_Текст для чтения_:
-=-=-
Вы только представьте... В душе напор воды заранее определен!!!

Он просто очень хороший – и все. Жилец может выбрать лишь температуру. Регулировать мощность потока нельзя! А если я хочу постоять под тоненькой струйкой, вспомнить СССР и потом рукой свободного человека вдарить ниагарой по всему телу и ощутить высоты, которых я достиг?! Нет. Все решено за меня. О том ли мечтали Отцы-основатели? Это ли истинная демократия? Одумайся, Америка. Вернись в лоно свободной сантехники.

Пообщались с бывшими соотечественниками. Все как у нас – есть счастливые, есть сожалеющие. Действительно мало кто понимает реалии сегодняшней жизни в России. С интересом расспрашивали зрители про новые русские слова. Оказалось, многое из обыденного для нас лексикона здесь не так часто используется. Тем не менее более всего запомнилась история следующая.

Садись, два

В русских семьях, в которых дети родились уже в США, но их пытаются с грехом в 50% учить русскому, происходят расчудесные скетчи.
Бабушка провожает мальчика-отличника на экзамен.

– Ну, ни пуха ни пера.

Товарищ притормаживает, вспоминает идиому и через паузу и концентрацию, широко улыбаясь, выдает с акцентом:

– Бабушка, иди на х...

Ну действительно, какая разница – «к черту» или... ну вы поняли?
-=-=-
_Цели_:
- a) Воспроизведите дословно фрагмент текста между словами «Пообщались с бывшими» и «запомнилась история следующая.», включая их.
- b) Выпишите из текста все предложения, которые оканчиваются вопросительным знаком.
- c) Ответьте на вопросы по тексту:
(i) Что жилец может выбрать в душе?
(ii) О чем зрители с интересом расспрашивали?
(iii) Кого бабушка провожает на экзамен?
Записи, приведенные далее, получены из иного источника.

_Фрагменты данных_:
-=-=-
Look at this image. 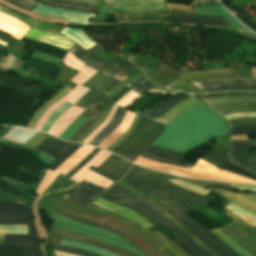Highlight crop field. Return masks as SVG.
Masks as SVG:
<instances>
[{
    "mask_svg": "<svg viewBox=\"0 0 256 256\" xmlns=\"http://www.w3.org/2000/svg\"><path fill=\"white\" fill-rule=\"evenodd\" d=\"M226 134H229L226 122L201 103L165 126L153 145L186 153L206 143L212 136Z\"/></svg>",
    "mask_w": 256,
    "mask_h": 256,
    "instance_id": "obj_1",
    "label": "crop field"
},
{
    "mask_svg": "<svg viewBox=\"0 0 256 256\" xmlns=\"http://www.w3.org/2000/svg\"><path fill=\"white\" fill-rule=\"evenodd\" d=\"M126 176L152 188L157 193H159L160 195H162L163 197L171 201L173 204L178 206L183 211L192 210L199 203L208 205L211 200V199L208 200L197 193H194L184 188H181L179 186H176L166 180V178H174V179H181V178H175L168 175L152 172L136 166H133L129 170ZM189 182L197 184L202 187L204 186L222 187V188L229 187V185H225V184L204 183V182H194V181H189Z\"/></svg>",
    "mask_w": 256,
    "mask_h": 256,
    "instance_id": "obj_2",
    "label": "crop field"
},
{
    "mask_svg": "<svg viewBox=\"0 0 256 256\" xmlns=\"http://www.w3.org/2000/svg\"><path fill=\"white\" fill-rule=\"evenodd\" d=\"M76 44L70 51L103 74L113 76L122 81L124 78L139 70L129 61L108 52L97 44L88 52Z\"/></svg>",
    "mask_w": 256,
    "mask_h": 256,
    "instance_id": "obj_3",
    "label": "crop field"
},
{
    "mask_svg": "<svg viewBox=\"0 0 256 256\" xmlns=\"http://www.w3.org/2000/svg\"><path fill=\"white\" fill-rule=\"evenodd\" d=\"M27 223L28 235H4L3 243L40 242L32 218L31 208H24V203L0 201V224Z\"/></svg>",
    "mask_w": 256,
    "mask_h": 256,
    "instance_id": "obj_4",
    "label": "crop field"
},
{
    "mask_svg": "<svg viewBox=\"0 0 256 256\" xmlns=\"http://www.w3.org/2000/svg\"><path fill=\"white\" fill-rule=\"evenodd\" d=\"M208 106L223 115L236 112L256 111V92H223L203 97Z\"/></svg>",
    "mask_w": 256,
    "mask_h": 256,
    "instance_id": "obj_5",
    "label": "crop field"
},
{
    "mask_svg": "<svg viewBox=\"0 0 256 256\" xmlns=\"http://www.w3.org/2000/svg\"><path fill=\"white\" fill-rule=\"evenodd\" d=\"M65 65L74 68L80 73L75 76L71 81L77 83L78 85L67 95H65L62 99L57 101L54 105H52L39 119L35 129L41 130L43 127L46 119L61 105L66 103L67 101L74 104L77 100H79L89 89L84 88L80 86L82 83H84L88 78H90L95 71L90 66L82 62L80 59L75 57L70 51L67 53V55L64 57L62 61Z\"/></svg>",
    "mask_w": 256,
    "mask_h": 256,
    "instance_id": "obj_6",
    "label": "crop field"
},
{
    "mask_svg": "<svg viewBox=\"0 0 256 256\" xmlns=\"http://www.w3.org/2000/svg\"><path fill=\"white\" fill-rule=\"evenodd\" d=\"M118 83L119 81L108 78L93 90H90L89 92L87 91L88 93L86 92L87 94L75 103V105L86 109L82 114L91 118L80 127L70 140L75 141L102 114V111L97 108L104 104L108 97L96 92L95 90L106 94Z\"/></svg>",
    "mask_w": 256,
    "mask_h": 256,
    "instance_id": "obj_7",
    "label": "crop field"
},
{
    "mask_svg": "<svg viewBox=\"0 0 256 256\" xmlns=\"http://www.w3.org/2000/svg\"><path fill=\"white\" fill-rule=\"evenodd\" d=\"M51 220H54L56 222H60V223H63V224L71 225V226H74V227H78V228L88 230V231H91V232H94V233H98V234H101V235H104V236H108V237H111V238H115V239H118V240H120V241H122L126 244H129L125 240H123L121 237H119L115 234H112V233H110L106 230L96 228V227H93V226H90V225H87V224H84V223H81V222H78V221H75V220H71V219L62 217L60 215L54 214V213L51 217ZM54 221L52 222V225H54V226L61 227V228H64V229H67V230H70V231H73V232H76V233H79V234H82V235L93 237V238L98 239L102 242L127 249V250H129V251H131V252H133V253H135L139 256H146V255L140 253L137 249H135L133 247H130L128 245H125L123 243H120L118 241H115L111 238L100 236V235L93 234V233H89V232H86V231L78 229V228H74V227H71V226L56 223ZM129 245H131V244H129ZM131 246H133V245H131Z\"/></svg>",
-=-=-
_Ожидаемые результаты_:
- a)
Пообщались с бывшими соотечественниками. Все как у нас – есть счастливые, есть сожалеющие. Действительно мало кто понимает реалии сегодняшней жизни в России. С интересом расспрашивали зрители про новые русские слова. Оказалось, многое из обыденного для нас лексикона здесь не так часто используется. Тем не менее более всего запомнилась история следующая.

- b)
А если я хочу постоять под тоненькой струйкой, вспомнить СССР и потом рукой свободного человека вдарить ниагарой по всему телу и ощутить высоты, которых я достиг?!
О том ли мечтали Отцы-основатели?
Это ли истинная демократия?
Ну действительно, какая разница – «к черту» или... ну вы поняли?

- c)
(i) Лишь температуру.
(ii) Про новые русские слова.
(iii) Мальчика-отличника.